What is needed is an exact repetition of the lines below, from the first one through the one holding "exposure_s: 1/160", with no pictures and nothing else.

━━ EXCERPTED DATA ━━

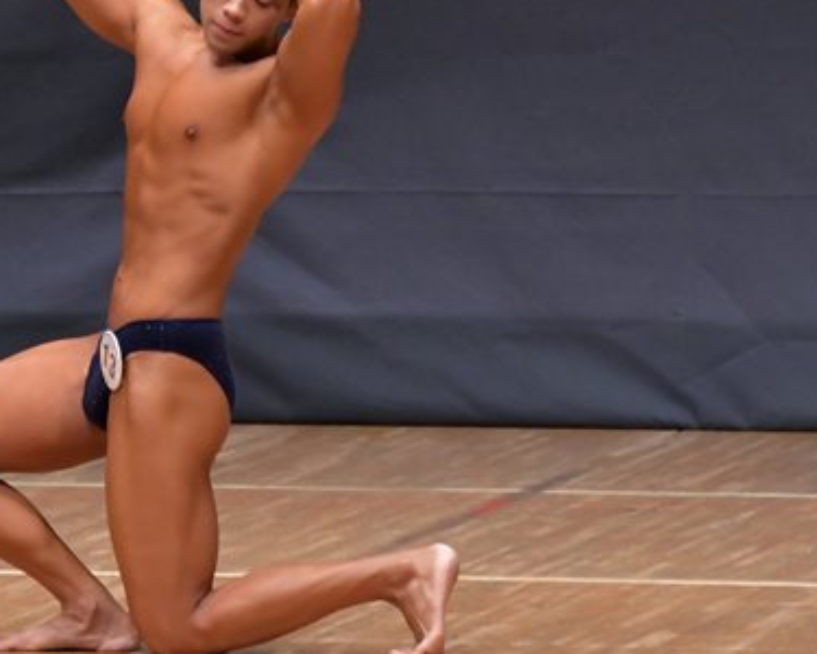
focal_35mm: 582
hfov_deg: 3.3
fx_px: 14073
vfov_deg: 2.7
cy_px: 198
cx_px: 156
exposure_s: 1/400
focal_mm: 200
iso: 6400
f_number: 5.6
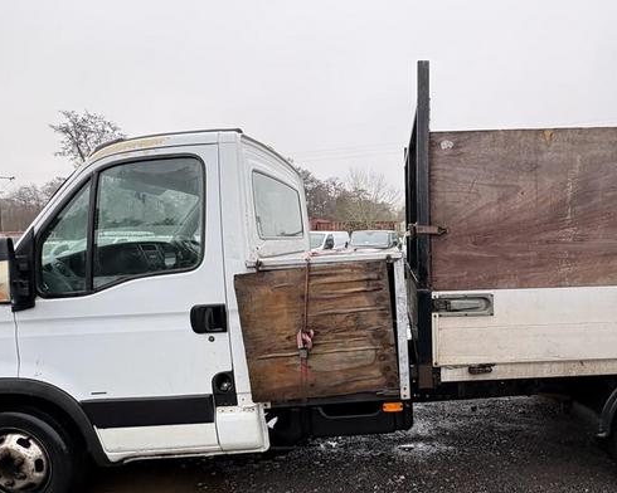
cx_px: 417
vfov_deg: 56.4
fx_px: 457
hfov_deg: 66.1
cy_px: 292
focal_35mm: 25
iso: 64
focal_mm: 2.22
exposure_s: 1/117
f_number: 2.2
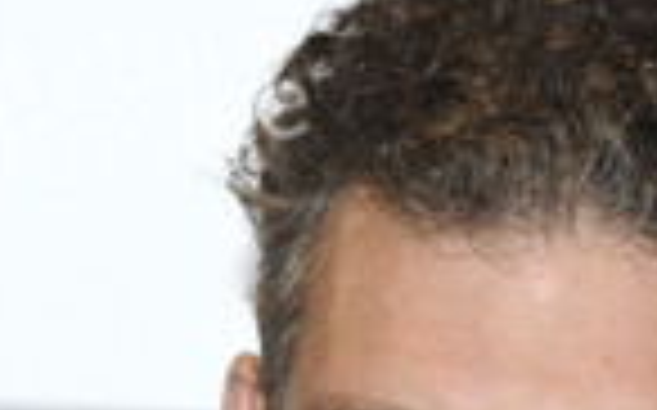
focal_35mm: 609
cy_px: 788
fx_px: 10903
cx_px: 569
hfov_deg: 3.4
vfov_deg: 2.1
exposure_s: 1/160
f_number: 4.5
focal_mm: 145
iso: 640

━━━

ANSWER TO THE EXERCISE —
focal_35mm: 582
hfov_deg: 3.3
fx_px: 14073
vfov_deg: 2.7
cy_px: 198
cx_px: 156
exposure_s: 1/400
focal_mm: 200
iso: 6400
f_number: 5.6
cx_px: 417
vfov_deg: 56.4
fx_px: 457
hfov_deg: 66.1
cy_px: 292
focal_35mm: 25
iso: 64
focal_mm: 2.22
exposure_s: 1/117
f_number: 2.2
focal_35mm: 609
cy_px: 788
fx_px: 10903
cx_px: 569
hfov_deg: 3.4
vfov_deg: 2.1
exposure_s: 1/160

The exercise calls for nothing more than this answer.